Study text:

----

Popular social networking site Twitter has sold two years worth of tweets, for marketing and business intelligence purposes.
Twitter will allow businesses access to tweets posted since January 2010, which equates to a significant number given there are an estimated 250 million tweets posted a day.
With over 1000 companies on its waiting list seeking access to the tweets, UK firm DataSift will be the first company to offer the data, the BBC reported. These companies will then use the information to create and assist with marketing campaigns to target users and other businesses.
The deal has outraged privacy campaigners.
“People have historically used Twitter to communicate with friends and networks in the belief that their tweets will quickly disappear into the ether,” Privacy International executive director Gus Hosein told the BBC.
“Twitter has turned a social network that was meant to promote real-time global conversation into a vast market-research enterprise with unwilling, unpaid participants,” he added.
He believes the deal is a “radical shift in the wrong direction”.
However DataSift’s marketing manager Tim Barker said it was the right move.

----

[Keypoint text descriptions]
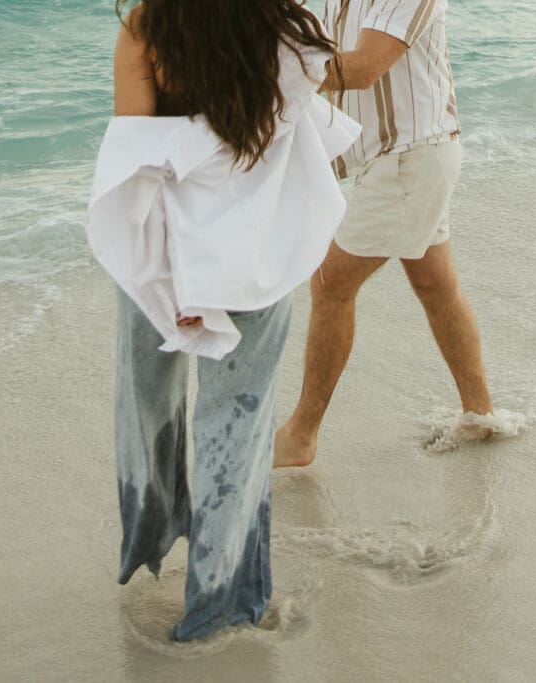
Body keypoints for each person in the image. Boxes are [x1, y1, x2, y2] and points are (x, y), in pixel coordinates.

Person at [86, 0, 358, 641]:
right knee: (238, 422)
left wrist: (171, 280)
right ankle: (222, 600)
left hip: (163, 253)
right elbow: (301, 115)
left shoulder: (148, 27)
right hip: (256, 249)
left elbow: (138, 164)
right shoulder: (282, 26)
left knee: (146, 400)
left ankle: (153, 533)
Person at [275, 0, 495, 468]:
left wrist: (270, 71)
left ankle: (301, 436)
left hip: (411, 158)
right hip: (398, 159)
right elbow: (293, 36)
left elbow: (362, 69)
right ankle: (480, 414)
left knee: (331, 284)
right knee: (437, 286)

----

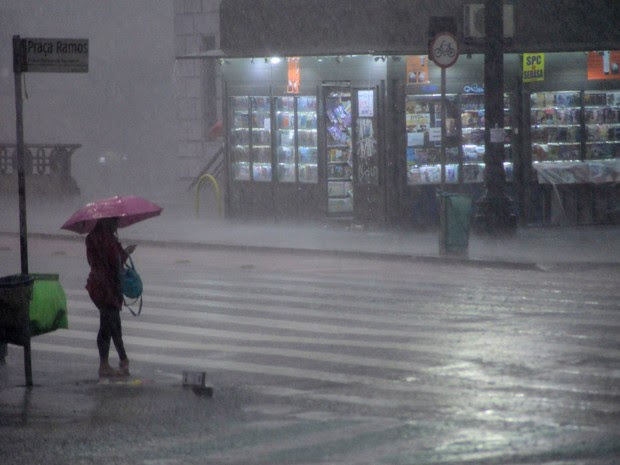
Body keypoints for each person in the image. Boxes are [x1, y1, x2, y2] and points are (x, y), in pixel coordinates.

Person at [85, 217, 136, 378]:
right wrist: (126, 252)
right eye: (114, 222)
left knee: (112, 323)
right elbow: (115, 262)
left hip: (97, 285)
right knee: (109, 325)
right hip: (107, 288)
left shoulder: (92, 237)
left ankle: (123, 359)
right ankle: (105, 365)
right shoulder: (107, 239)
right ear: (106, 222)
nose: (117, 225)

----

Work to complete:
**A)** List every organization that the article on Twitter selling its tweets mentions by name.
**B)** Resume the article on Twitter selling its tweets from the point where it stops.
None of this work draws on the rows.

Results:
**A)** Twitter, DataSift, the BBC, Privacy International

**B)**
“The thing with Twitter is that it was always created to be a public social network, which isn’t the case with Facebook, which is more of a blended model. Twitter has been public since day one,” Barker said.
DataSift has called its Twitter analysing service Historics, which it says can be used for business intelligence, allowing companies to “improve forecasting of product-demand by analysing market sentiment towards their product compared to product-launches in the past.”
The Historics service also provides brand management and social monitoring, the ability to analyse real-time and past conversations around companies, stocks, sentiments and breaking news on twitter in order to guide trading decisions.
Social marketing will also be enhanced by the service, letting marketers track public sentiment towards a marketing campaign, helping them adjust the campaign and offers based on market feedback.